Dicha legislación, presentada como necesaria para el país bajo el pretexto de generar más de 50 mil millones de pesos y ahorrar otros 40 mil, se justifica con la supuesta amenaza de una crisis económica provocada por la guerra en el Medio Oriente. Sin embargo, los nuevos impuestos establecidos en la Ley 30-26 afectan especialmente a productos y servicios que son esenciales para la vida cotidiana de la mayor parte de la clase media urbana en la República Dominicana.

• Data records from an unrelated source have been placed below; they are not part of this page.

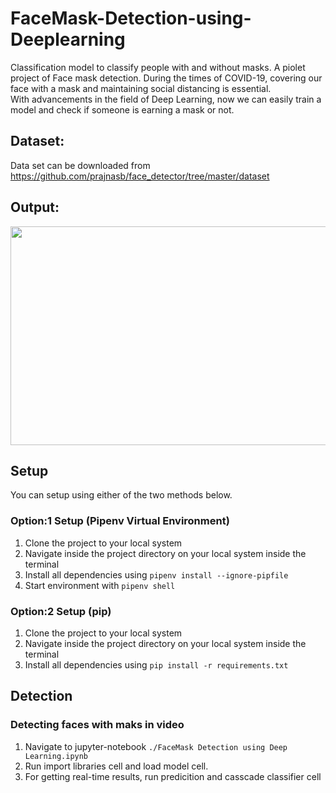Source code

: # FaceMask-Detection-using-Deeplearning
Classification model to classify people with and without masks.
A piolet project of Face mask detection. During the times of COVID-19, covering our face with a mask and maintaining social distancing is essential.  
With advancements in the field of Deep Learning, now we can easily train a model and check if someone is earning a mask or not.

## Dataset: 
Data set can be downloaded from https://github.com/prajnasb/face_detector/tree/master/dataset

## Output:

<a href="https://youtu.be/yketl5zUZEw"><img src="https://github.com/snehitvaddi/FaceMask-Detection-using-Deeplearning/blob/master/outputs/Capture.PNG" width="700" height="350"></a>

## Setup
You can setup using either of the two methods below.

### Option:1 Setup (Pipenv Virtual Environment)
1. Clone the project to your local system
2. Navigate inside the project directory on your local system inside the terminal
3. Install all dependencies using `pipenv install --ignore-pipfile`
4. Start environment with `pipenv shell`

### Option:2 Setup (pip)
1. Clone the project to your local system
2. Navigate inside the project directory on your local system inside the terminal
3. Install all dependencies using `pip install -r requirements.txt`

## Detection

### Detecting faces with maks in video
1. Navigate to jupyter-notebook `./FaceMask Detection using Deep Learning.ipynb` 
2. Run import libraries cell and load model cell.
3. For getting real-time results, run predicition and casscade classifier cell
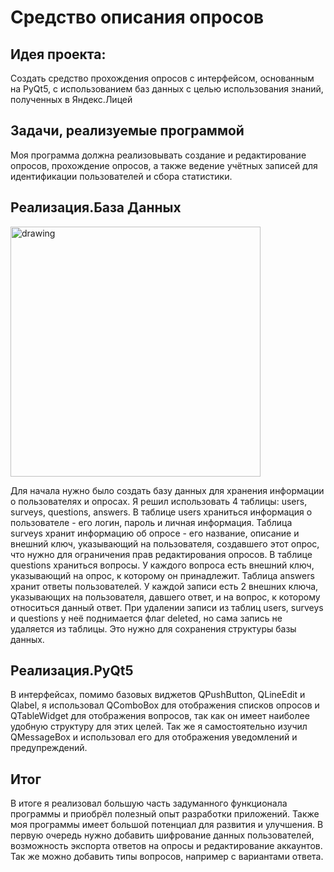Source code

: # Средство описания опросов

## Идея проекта:
Создать средство прохождения опросов с интерфейсом, основанным на PyQt5, с использованием баз данных с целью использования знаний, полученных в Яндекс.Лицей

## Задачи, реализуемые программой
Моя программа должна реализовывать создание и редактирование опросов, прохождение опросов, а также ведение учётных записей для идентификации пользователей и сбора статистики.

## Реализация.База Данных
<img src="https://sun9-65.userapi.com/impg/WHtHHMC-6fu3nlk65G_VSzuAB0uNm8ZCE_3BHA/R5PEmycsJ8U.jpg?size=678x664&quality=96&proxy=1&sign=f918e8b351393bcad082bdc30f4fbb20" alt="drawing" width="400"/>

Для начала нужно было создать базу данных для хранения информации о пользователях и опросах. Я решил использовать 4 таблицы: users, surveys, questions, answers. В таблице users храниться информация о пользователе - его логин, пароль и личная информация. Таблица surveys хранит информацию об опросе - его название, описание и внешний ключ, указывающий на пользователя, создавшего этот опрос, что нужно для ограничения прав редактирования опросов. В таблице questions храниться вопросы. У каждого вопроса есть внешний ключ, указывающий на опрос, к которому он принадлежит. Таблица answers хранит ответы пользователей. У каждой записи есть 2 внешних ключа, указывающих на пользователя, давшего ответ, и на вопрос, к которому относиться данный ответ. При удалении записи из таблиц users, surveys и questions у неё поднимается флаг deleted, но сама запись не удаляется из таблицы. Это нужно для сохранения структуры базы данных.

## Реализация.PyQt5
В интерфейсах, помимо базовых виджетов QPushButton, QLineEdit и Qlabel, я использовал QComboBox для отображения списков опросов и QTableWidget для отображения вопросов, так как он имеет наиболее удобную структуру для этих целей. Так же я самостоятельно изучил QMessageBox и использовал его для отображения уведомлений и предупреждений.

## Итог
В итоге я реализовал большую часть задуманного функционала программы и приобрёл полезный опыт разработки приложений. Также моя программы имеет большой потенциал для развития и улучшения. В первую очередь нужно добавить шифрование данных пользователей, возможность экспорта ответов на опросы и редактирование аккаунтов. Так же можно добавить типы вопросов, например с вариантами ответа.
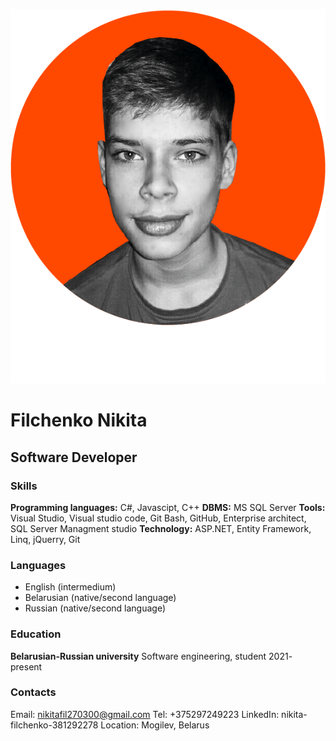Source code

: !["Best developer in the world"](img/photo.png)

# Filchenko Nikita

## Software Developer

### Skills

**Programming languages:** C#, Javascipt, С++
**DBMS:** MS SQL Server 
**Tools:** Visual Studio, Visual studio code, Git Bash, GitHub, Enterprise architect,<br>SQL Server Managment studio
**Technology:** ASP.NET, Entity Framework, Linq, jQuerry, Git

### Languages

* English (intermedium)
* Belarusian (native/second language)
* Russian (native/second language)

### Education

**Belarusian-Russian university**
Software engineering, student 2021- present

### Contacts

Email: nikitafil270300@gmail.com
Tel: +375297249223
LinkedIn: nikita-filchenko-381292278
Location: Mogilev, Belarus



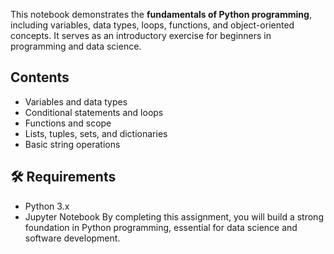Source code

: 
This notebook demonstrates the **fundamentals of Python programming**, including variables, data types, loops, functions, and object-oriented concepts. It serves as an introductory exercise for beginners in programming and data science.

##  Contents
- Variables and data types  
- Conditional statements and loops  
- Functions and scope  
- Lists, tuples, sets, and dictionaries  
- Basic string operations  

## 🛠 Requirements
- Python 3.x
- Jupyter Notebook
By completing this assignment, you will build a strong foundation in Python programming, essential for data science and software development.
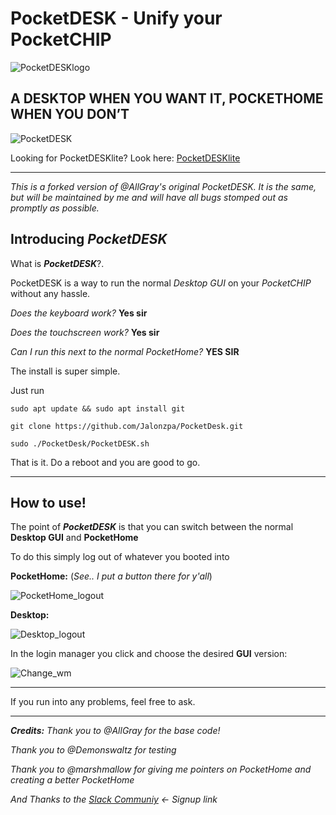 # PocketDESK - Unify your PocketCHIP

![PocketDESKlogo](https://github.com/Jalonzpa/PocketDesk/blob/master/images/PocketDESKlogo.PNG)
## A DESKTOP WHEN YOU WANT IT, POCKETHOME WHEN YOU DON’T

![PocketDESK](https://blog.nextthing.co/wp-content/uploads/2017/09/pdesktop6B-1024x683.jpg)

Looking for PocketDESKlite? Look here: [PocketDESKlite](https://github.com/Jalonzpa/PocketDesk/blob/master/PocketDESKlite.sh)

----------
_This is a forked version of @AllGray's original PocketDESK. It is the same, but will be maintained by me and will have all bugs stomped out as promptly as possible._

## Introducing _**PocketDESK**_

What is _**PocketDESK**_?.

PocketDESK is a way to run the normal _Desktop GUI_ on your _PocketCHIP_ without any hassle. 

_Does the keyboard work?_  **Yes sir**

_Does the touchscreen work?_  **Yes sir**

_Can I run this next to the normal PocketHome?_ **YES SIR**


The install is super simple.

Just run

    sudo apt update && sudo apt install git

    git clone https://github.com/Jalonzpa/PocketDesk.git

    sudo ./PocketDesk/PocketDESK.sh

That is it. Do a reboot and you are good to go.



----------

## How to use!


The point of **_PocketDESK_** is that you can switch between the normal **Desktop GUI** and **PocketHome**

To do this simply log out of whatever you booted into

**PocketHome:** (_See.. I put a button there for y'all_)

![PocketHome_logout](https://github.com/AllGray/AllGray_Private/blob/master/gif/PocketHome_logout.gif)


**Desktop:** 

![Desktop_logout](https://github.com/AllGray/AllGray_Private/blob/master/gif/Desktop_logout.gif)



In the login manager you click and choose the desired **GUI** version:

![Change_wm](https://github.com/AllGray/AllGray_Private/blob/master/gif/change_wm.gif)



----------



If you run into any problems, feel free to ask.



----------

_**Credits:**_ 
_Thank you to @AllGray for the base code!_

_Thank you to @Demonswaltz for testing_

_Thank you to @marshmallow for giving me pointers on PocketHome and creating a better PocketHome_

_And Thanks to the [Slack Communiy](https://slofile.com/slack/chipster)   <- Signup link_
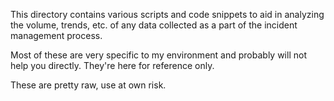 This directory contains various scripts and code snippets to aid in analyzing the volume, trends, etc. of any data collected as a part of the incident management process.

Most of these are very specific to my environment and probably will not help you directly.  They're here for reference only.


These are pretty raw, use at own risk.
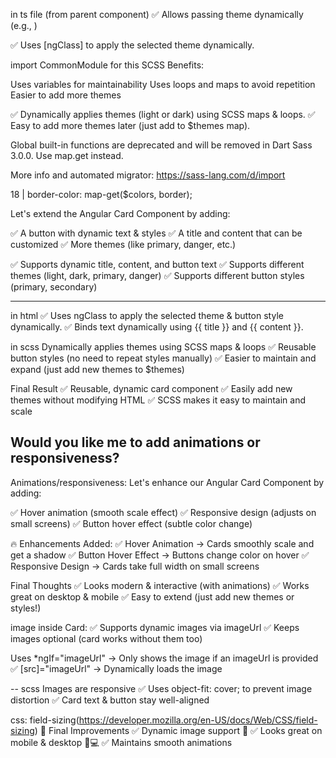 in ts file (from parent component)
✅ Allows passing theme dynamically (e.g., <app-card theme="dark">)

✅ Uses [ngClass] to apply the selected theme dynamically.

import CommonModule for this
SCSS Benefits:

Uses variables for maintainability
Uses loops and maps to avoid repetition
Easier to add more themes

✅ Dynamically applies themes (light or dark) using SCSS maps & loops.
✅ Easy to add more themes later (just add to $themes map).


Global built-in functions are deprecated and will be removed in Dart Sass 3.0.0.
Use map.get instead.

More info and automated migrator: https://sass-lang.com/d/import

18 |       border-color: map-get($colors, border);

Let's extend the Angular Card Component by adding:

✅ A button with dynamic text & styles
✅ A title and content that can be customized
✅ More themes (like primary, danger, etc.)

✅ Supports dynamic title, content, and button text
✅ Supports different themes (light, dark, primary, danger)
✅ Supports different button styles (primary, secondary)

----
in html
✅ Uses ngClass to apply the selected theme & button style dynamically.
✅ Binds text dynamically using {{ title }} and {{ content }}.

in scss
 Dynamically applies themes using SCSS maps & loops
✅ Reusable button styles (no need to repeat styles manually)
✅ Easier to maintain and expand (just add new themes to $themes)

 Final Result
✅ Reusable, dynamic card component
✅ Easily add new themes without modifying HTML
✅ SCSS makes it easy to maintain and scale

Would you like me to add animations or responsiveness?
--
Animations/responsiveness:
 Let's enhance our Angular Card Component by adding:

✅ Hover animation (smooth scale effect)
✅ Responsive design (adjusts on small screens)
✅ Button hover effect (subtle color change)


🔥 Enhancements Added:
✅ Hover Animation → Cards smoothly scale and get a shadow
✅ Button Hover Effect → Buttons change color on hover
✅ Responsive Design → Cards take full width on small screens

 Final Thoughts
✅ Looks modern & interactive (with animations)
✅ Works great on desktop & mobile
✅ Easy to extend (just add new themes or styles!)

image inside Card:
✅ Supports dynamic images via imageUrl
✅ Keeps images optional (card works without them too)

 Uses *ngIf="imageUrl" → Only shows the image if an imageUrl is provided
✅ [src]="imageUrl" → Dynamically loads the image

--
scss
Images are responsive
✅ Uses object-fit: cover; to prevent image distortion
✅ Card text & button stay well-aligned

css: field-sizing(https://developer.mozilla.org/en-US/docs/Web/CSS/field-sizing)
🎉 Final Improvements
✅ Dynamic image support 🎨
✅ Looks great on mobile & desktop 📱💻
✅ Maintains smooth animations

El clima de insatisfacción ha crecido considerablemente, ya que la clase media se ha visto dañada por las políticas del gobierno, que han vulnerado derechos y aspectos socioeconómicos fundamentales. Entre las preocupaciones principales se encuentran el aumento de tarifas de energía eléctrica, la escalada de precios en los combustibles, y el incremento sostenido en el costo de la vida, que en mayo reflejó un aumento superior al 8% en las canastas familiares.
Además, la clase media enfrenta problemas cotidianos como el tráfico congestionado, nuevas cargas fiscales y el encarecimiento de medicamentos y servicios educativos. Las protestas también se han intensificado a raíz de la propuesta de una "ley mordaza" que amenaza la libertad de expresión, así como por el creciente endeudamiento del país y la falta de garantías en materia de seguridad ciudadana.
Las manifestaciones han comenzado a surgir en formas como cacerolazos y marchas hacia el palacio presidencial, complementadas con denuncias en medios de comunicación y redes sociales. Durante los cinco gobiernos del Partido de la Liberación Dominicana (PLD), la clase media había disfrutado de un crecimiento significativo gracias a la estabilidad macroeconómica y una baja inflación.
Es importante recordar que el descontento de la clase media fue un factor clave en las derrotas políticas del PLD en 2020 y 2024, y el PRM-Abinader debería tomar nota de la insatisfacción actual. Esta clase media, resentida por las fallidas promesas de cambio y bienestar, se está movilizando para exigir respeto a sus derechos y una mejor calidad de vida, de acuerdo con lo establecido en el artículo 7 de la Constitución.
Esperemos que el gobierno preste atención a estas señalizaciones antes de que sea demasiado tarde.